TASK INSTRUCTIONS -
Output every line of the material exactly, omitting images.

## START

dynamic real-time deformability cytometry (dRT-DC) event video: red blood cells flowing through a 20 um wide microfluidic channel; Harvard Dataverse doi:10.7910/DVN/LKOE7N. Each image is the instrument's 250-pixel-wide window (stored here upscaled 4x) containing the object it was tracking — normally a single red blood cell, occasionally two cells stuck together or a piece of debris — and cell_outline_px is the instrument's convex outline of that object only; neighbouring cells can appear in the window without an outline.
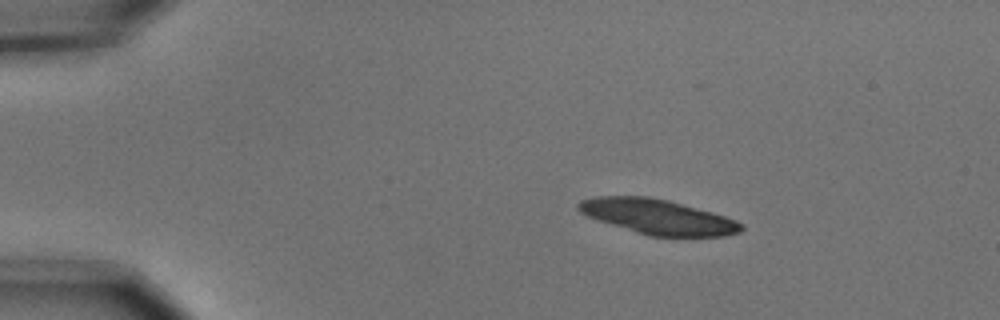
{"species": "common noctule bat (a hibernating species)", "species_latin": "Nyctalus noctula", "temperature_condition": "cold", "stored_images_in_passage": 3, "camera_frame_rate_fps": 3000, "um_per_image_px": 0.085, "animal": {"sex": "male", "body_mass_g": 15.6}, "frame": {"image": 1, "passage_image": 1, "time_ms": 0.0, "image_size_px": [1000, 320], "cell_outline_px": [[744, 228], [740, 232], [724, 236], [648, 236], [596, 220], [580, 212], [576, 208], [576, 204], [580, 200], [596, 196], [648, 196], [668, 200], [712, 212], [736, 220], [744, 224]], "centroid_in_image_um": [55.88, 18.42], "position_along_channel_um": 29.1, "area_um2": 33.23}}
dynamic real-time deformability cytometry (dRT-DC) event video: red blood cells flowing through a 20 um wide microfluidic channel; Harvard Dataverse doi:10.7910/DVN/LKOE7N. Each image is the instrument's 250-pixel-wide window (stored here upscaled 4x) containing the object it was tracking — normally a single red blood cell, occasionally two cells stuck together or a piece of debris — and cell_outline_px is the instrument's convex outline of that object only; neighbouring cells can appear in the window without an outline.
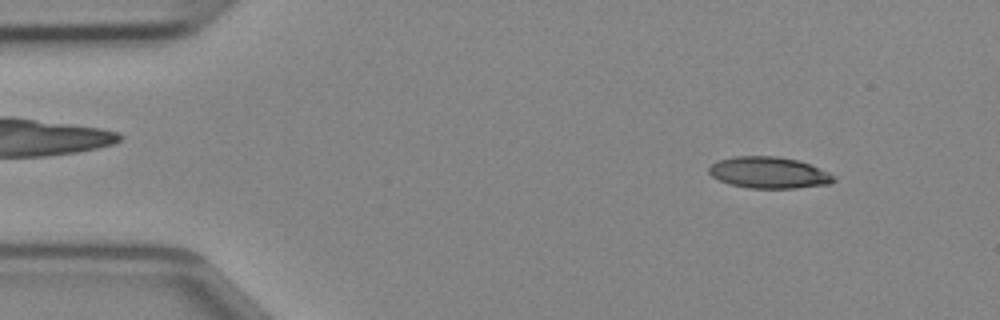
{"species": "Egyptian fruit bat (a non-hibernating species)", "species_latin": "Rousettus aegyptiacus", "temperature_condition": "cold", "stored_images_in_passage": 45, "camera_frame_rate_fps": 3000, "um_per_image_px": 0.085, "animal": {"sex": "female"}, "frame": {"image": 1, "passage_image": 4, "time_ms": 1.0, "image_size_px": [1000, 320], "cell_outline_px": [[836, 180], [828, 184], [796, 188], [748, 188], [728, 184], [712, 176], [708, 172], [708, 168], [712, 164], [720, 160], [732, 156], [776, 156], [796, 160], [820, 168], [836, 176]], "centroid_in_image_um": [65.35, 14.68], "position_along_channel_um": 19.7, "area_um2": 22.83}}
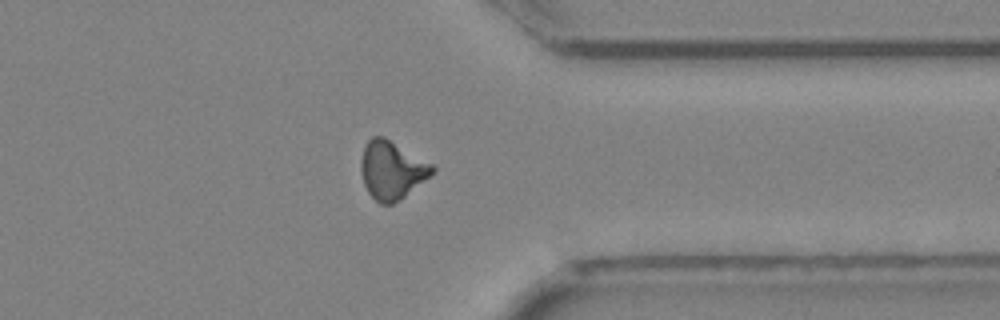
{"frame": {"image": 2, "passage_image": 35, "time_ms": 11.333, "image_size_px": [1000, 320], "cell_outline_px": [[436, 168], [428, 176], [404, 196], [392, 204], [380, 204], [368, 192], [364, 184], [360, 168], [360, 160], [364, 144], [372, 136], [384, 136], [432, 164]], "centroid_in_image_um": [33.24, 14.42], "position_along_channel_um": 378.2, "area_um2": 23.81}}
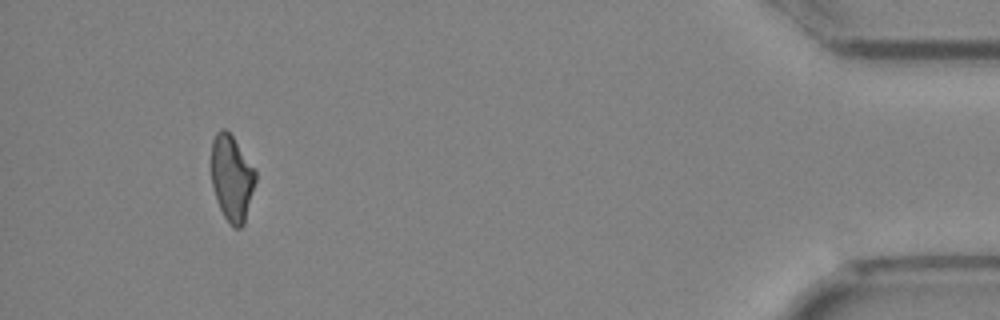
{"frame": {"image": 3, "passage_image": 42, "time_ms": 13.667, "image_size_px": [1000, 320], "cell_outline_px": [[256, 180], [244, 224], [240, 228], [232, 228], [224, 216], [216, 200], [212, 184], [212, 140], [216, 132], [220, 128], [224, 128], [232, 136], [256, 172]], "centroid_in_image_um": [19.69, 15.16], "position_along_channel_um": 415.5, "area_um2": 21.91}}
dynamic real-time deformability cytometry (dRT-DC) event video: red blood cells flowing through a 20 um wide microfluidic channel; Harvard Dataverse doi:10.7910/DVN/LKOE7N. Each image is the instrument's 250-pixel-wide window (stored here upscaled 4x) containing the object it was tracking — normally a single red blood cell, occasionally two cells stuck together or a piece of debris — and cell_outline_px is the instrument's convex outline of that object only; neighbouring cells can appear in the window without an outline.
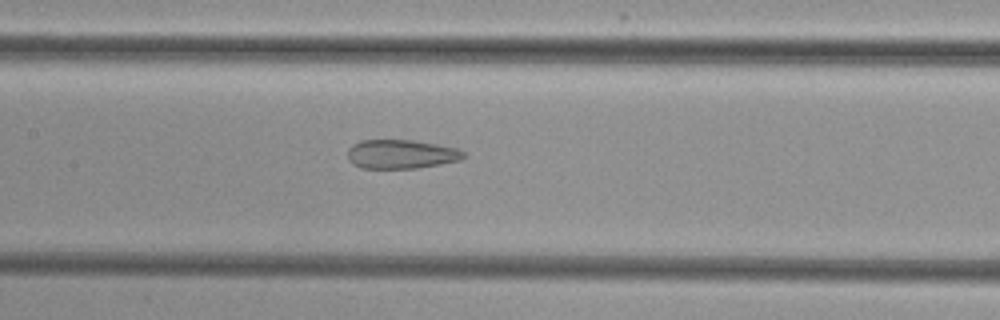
{"species": "common noctule bat (a hibernating species)", "species_latin": "Nyctalus noctula", "temperature_condition": "cold", "stored_images_in_passage": 39, "camera_frame_rate_fps": 3000, "um_per_image_px": 0.085, "animal": {"sex": "female", "body_mass_g": 29.2, "forearm_length_mm": 56.3}, "frame": {"image": 1, "passage_image": 12, "time_ms": 3.667, "image_size_px": [1000, 320], "cell_outline_px": [[468, 156], [460, 160], [440, 164], [416, 168], [360, 168], [352, 164], [348, 160], [348, 148], [352, 144], [360, 140], [412, 140], [436, 144], [456, 148], [464, 152]], "centroid_in_image_um": [34.08, 13.1], "position_along_channel_um": 173.3, "area_um2": 19.71}}
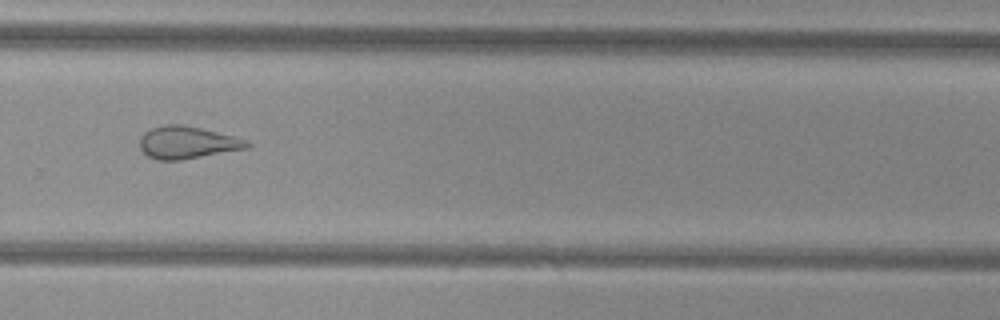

## END

ANSWER TO THE TASK -
dynamic real-time deformability cytometry (dRT-DC) event video: red blood cells flowing through a 20 um wide microfluidic channel; Harvard Dataverse doi:10.7910/DVN/LKOE7N. Each image is the instrument's 250-pixel-wide window (stored here upscaled 4x) containing the object it was tracking — normally a single red blood cell, occasionally two cells stuck together or a piece of debris — and cell_outline_px is the instrument's convex outline of that object only; neighbouring cells can appear in the window without an outline.
{"species": "common noctule bat (a hibernating species)", "species_latin": "Nyctalus noctula", "temperature_condition": "cold", "stored_images_in_passage": 3, "camera_frame_rate_fps": 3000, "um_per_image_px": 0.085, "animal": {"sex": "male", "body_mass_g": 15.6}, "frame": {"image": 1, "passage_image": 1, "time_ms": 0.0, "image_size_px": [1000, 320], "cell_outline_px": [[744, 228], [740, 232], [724, 236], [648, 236], [596, 220], [580, 212], [576, 208], [576, 204], [580, 200], [596, 196], [648, 196], [668, 200], [712, 212], [736, 220], [744, 224]], "centroid_in_image_um": [55.88, 18.42], "position_along_channel_um": 29.1, "area_um2": 33.23}}
dynamic real-time deformability cytometry (dRT-DC) event video: red blood cells flowing through a 20 um wide microfluidic channel; Harvard Dataverse doi:10.7910/DVN/LKOE7N. Each image is the instrument's 250-pixel-wide window (stored here upscaled 4x) containing the object it was tracking — normally a single red blood cell, occasionally two cells stuck together or a piece of debris — and cell_outline_px is the instrument's convex outline of that object only; neighbouring cells can appear in the window without an outline.
{"species": "Egyptian fruit bat (a non-hibernating species)", "species_latin": "Rousettus aegyptiacus", "temperature_condition": "cold", "stored_images_in_passage": 45, "camera_frame_rate_fps": 3000, "um_per_image_px": 0.085, "animal": {"sex": "female"}, "frame": {"image": 1, "passage_image": 4, "time_ms": 1.0, "image_size_px": [1000, 320], "cell_outline_px": [[836, 180], [828, 184], [796, 188], [748, 188], [728, 184], [712, 176], [708, 172], [708, 168], [712, 164], [720, 160], [732, 156], [776, 156], [796, 160], [820, 168], [836, 176]], "centroid_in_image_um": [65.35, 14.68], "position_along_channel_um": 19.7, "area_um2": 22.83}}
{"frame": {"image": 2, "passage_image": 35, "time_ms": 11.333, "image_size_px": [1000, 320], "cell_outline_px": [[436, 168], [428, 176], [404, 196], [392, 204], [380, 204], [368, 192], [364, 184], [360, 168], [360, 160], [364, 144], [372, 136], [384, 136], [432, 164]], "centroid_in_image_um": [33.24, 14.42], "position_along_channel_um": 378.2, "area_um2": 23.81}}
{"frame": {"image": 3, "passage_image": 42, "time_ms": 13.667, "image_size_px": [1000, 320], "cell_outline_px": [[256, 180], [244, 224], [240, 228], [232, 228], [224, 216], [216, 200], [212, 184], [212, 140], [216, 132], [220, 128], [224, 128], [232, 136], [256, 172]], "centroid_in_image_um": [19.69, 15.16], "position_along_channel_um": 415.5, "area_um2": 21.91}}
dynamic real-time deformability cytometry (dRT-DC) event video: red blood cells flowing through a 20 um wide microfluidic channel; Harvard Dataverse doi:10.7910/DVN/LKOE7N. Each image is the instrument's 250-pixel-wide window (stored here upscaled 4x) containing the object it was tracking — normally a single red blood cell, occasionally two cells stuck together or a piece of debris — and cell_outline_px is the instrument's convex outline of that object only; neighbouring cells can appear in the window without an outline.
{"species": "common noctule bat (a hibernating species)", "species_latin": "Nyctalus noctula", "temperature_condition": "cold", "stored_images_in_passage": 39, "camera_frame_rate_fps": 3000, "um_per_image_px": 0.085, "animal": {"sex": "female", "body_mass_g": 29.2, "forearm_length_mm": 56.3}, "frame": {"image": 1, "passage_image": 12, "time_ms": 3.667, "image_size_px": [1000, 320], "cell_outline_px": [[468, 156], [460, 160], [440, 164], [416, 168], [360, 168], [352, 164], [348, 160], [348, 148], [352, 144], [360, 140], [412, 140], [436, 144], [456, 148], [464, 152]], "centroid_in_image_um": [34.08, 13.1], "position_along_channel_um": 173.3, "area_um2": 19.71}}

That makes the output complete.